Complications is a fascinating and often harrowing exploration of life and death in our most highly technical, yet still human enterprise. Atul Gawande takes us through the world of surgery, where constant pressure to deliver more and more results from our medicalized world means that too little time is left for ongoing learning and reflection.
In this masterful collection of essays, Gawande asks what it means to be a disciple of modern medicine: How should doctors practice? What are their responsibilities? How many lives are irrevocably changed? And how do we even define “good patient care?” The result is a mind-bending series of analyses and descriptions that will forever change how you look at doctors, hospitals, and medicine.

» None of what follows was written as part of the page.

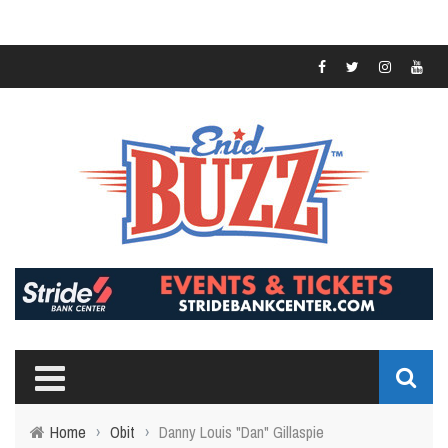
Home
›
Obit
›
Danny Louis "Dan" Gillaspie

In Complications, surgeon and writer Atul Gawande plumbs the depths of a practice that has become more complex and testy by the day. Confronting medical mishaps in hospitals and other facilities and exploring the social and economic pressures on medicine today, he shows us how those who practice it face moral dilemmas as great as any faced by doctors of yore.
About Complications Book
In gripping accounts of true cases, surgeon Atul Gawande explores medicine’s power and limits, offering an unflinching view from the scalpel’s edge. Complications lays bare a science not in its idealized form but as it is–uncertain, perplexing, and profoundly human.
Gawande’s writing is imbued with an infectious passion for the field, from his first-person account of operating on a patient whose kidneys are failing to his description of how surgeons supported themselves as they were learning how to operate. The results are admirable–his resolute illustrations of the work and its successes evoke awe more often than they don’t.